* **What the task asks**
Search the records for "appeared". Report every line where it occurs.

* **Materials provided**
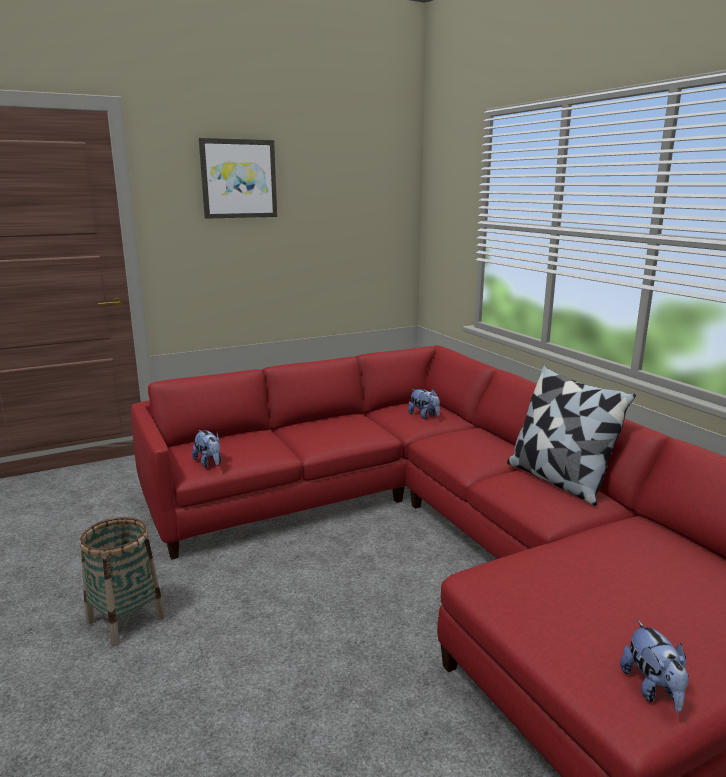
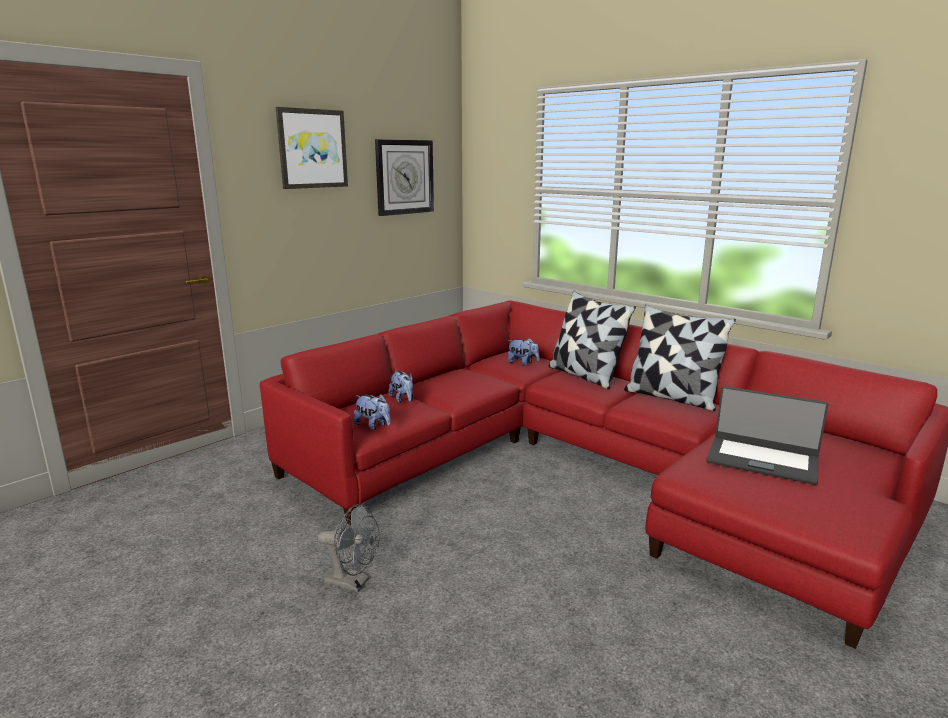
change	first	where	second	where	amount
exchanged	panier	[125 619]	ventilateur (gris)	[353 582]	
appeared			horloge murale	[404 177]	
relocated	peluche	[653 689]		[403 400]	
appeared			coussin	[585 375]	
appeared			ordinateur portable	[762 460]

* **Expected answer**
appeared			horloge murale	[404 177]	
appeared			coussin	[585 375]	
appeared			ordinateur portable	[762 460]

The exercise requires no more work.